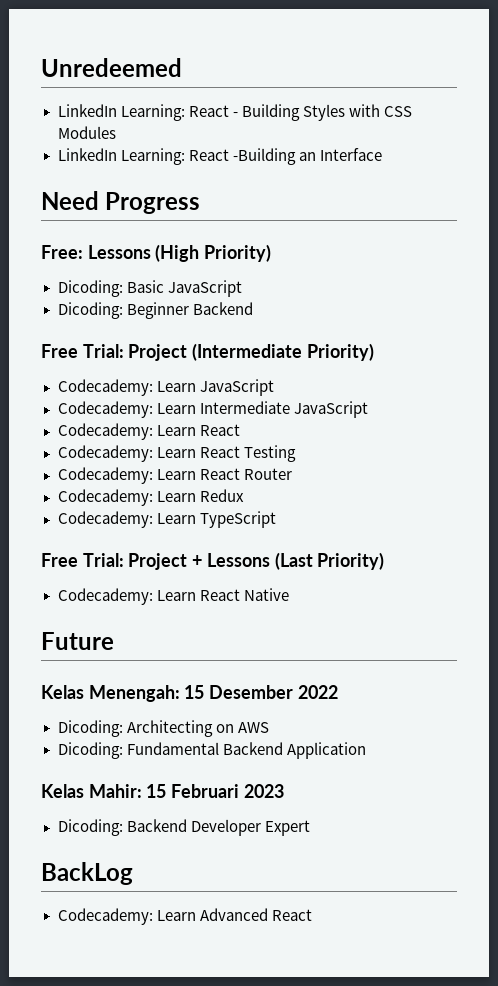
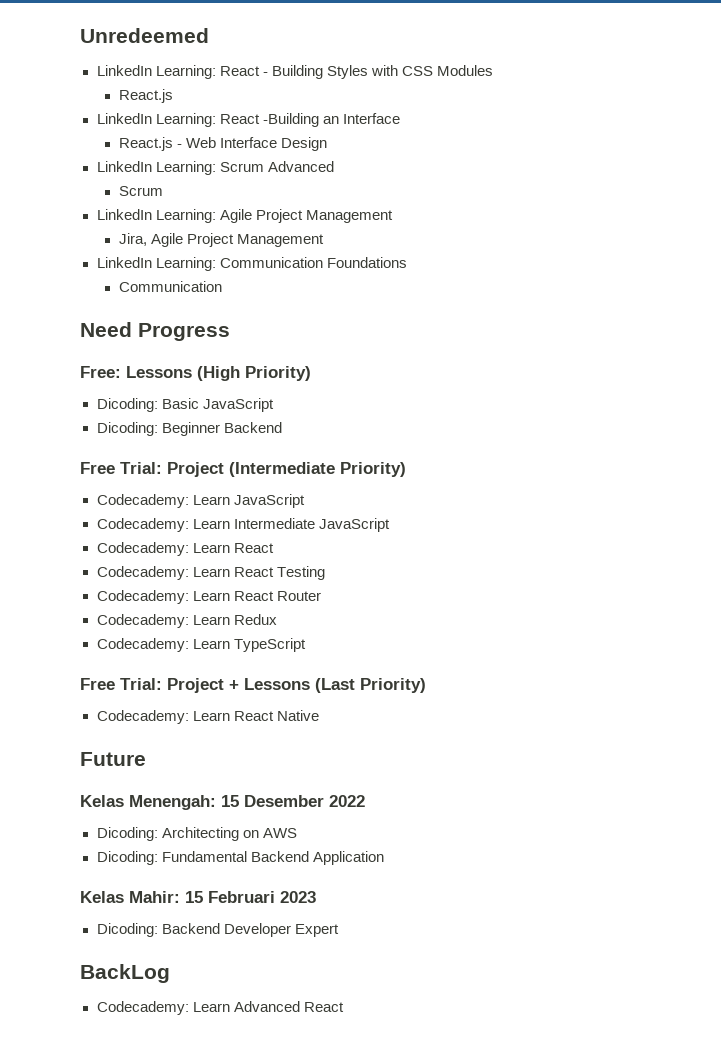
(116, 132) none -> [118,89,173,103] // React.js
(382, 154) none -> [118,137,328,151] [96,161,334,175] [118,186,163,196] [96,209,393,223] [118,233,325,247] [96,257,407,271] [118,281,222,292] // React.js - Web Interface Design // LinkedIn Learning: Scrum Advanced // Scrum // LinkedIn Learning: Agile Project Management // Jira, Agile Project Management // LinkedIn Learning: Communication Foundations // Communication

--------------------

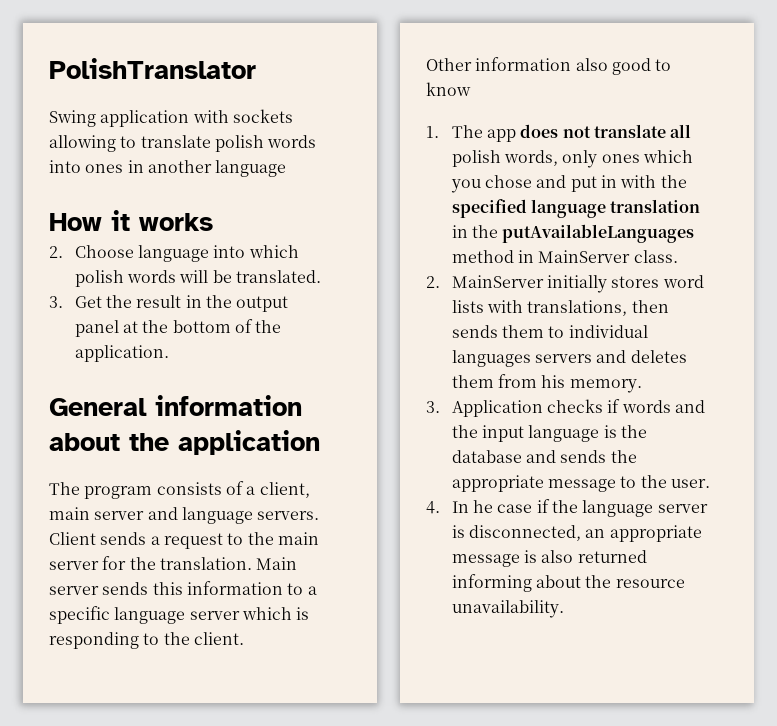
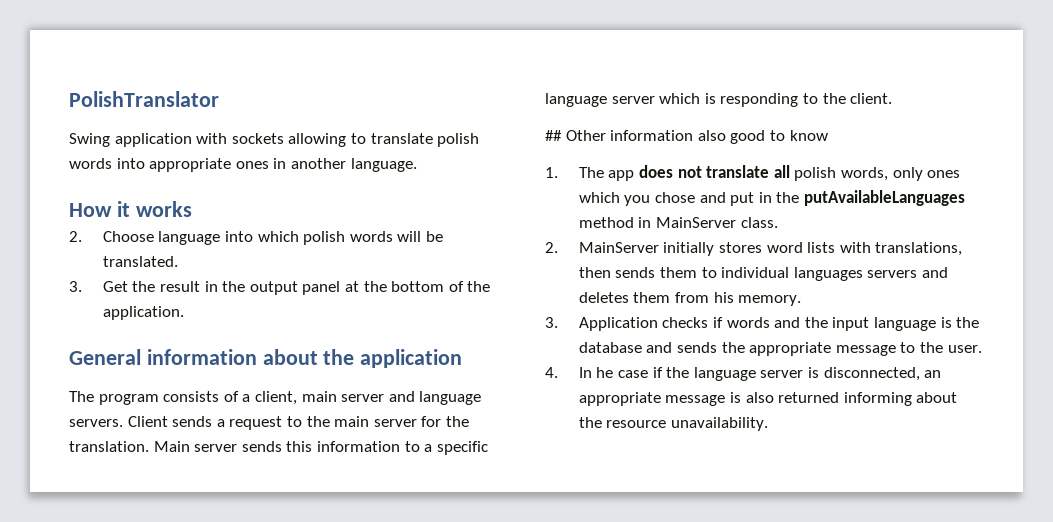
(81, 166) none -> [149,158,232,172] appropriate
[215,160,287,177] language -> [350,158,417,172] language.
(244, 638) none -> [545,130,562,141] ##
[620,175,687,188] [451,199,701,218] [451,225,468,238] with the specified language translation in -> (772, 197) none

--------------------

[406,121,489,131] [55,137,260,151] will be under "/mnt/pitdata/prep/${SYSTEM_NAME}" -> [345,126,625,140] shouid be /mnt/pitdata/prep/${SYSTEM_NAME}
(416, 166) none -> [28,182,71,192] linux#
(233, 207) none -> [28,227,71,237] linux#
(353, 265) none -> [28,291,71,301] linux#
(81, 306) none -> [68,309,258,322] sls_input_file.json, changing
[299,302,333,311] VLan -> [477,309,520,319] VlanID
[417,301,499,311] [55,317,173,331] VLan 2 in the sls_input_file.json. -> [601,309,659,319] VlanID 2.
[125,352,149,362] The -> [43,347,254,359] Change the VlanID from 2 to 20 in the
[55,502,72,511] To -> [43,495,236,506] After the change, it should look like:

--------------------

→ Prompt
Among the lines above, count those that hold the word "linux" and give only the count.

→ Answer to the problem
3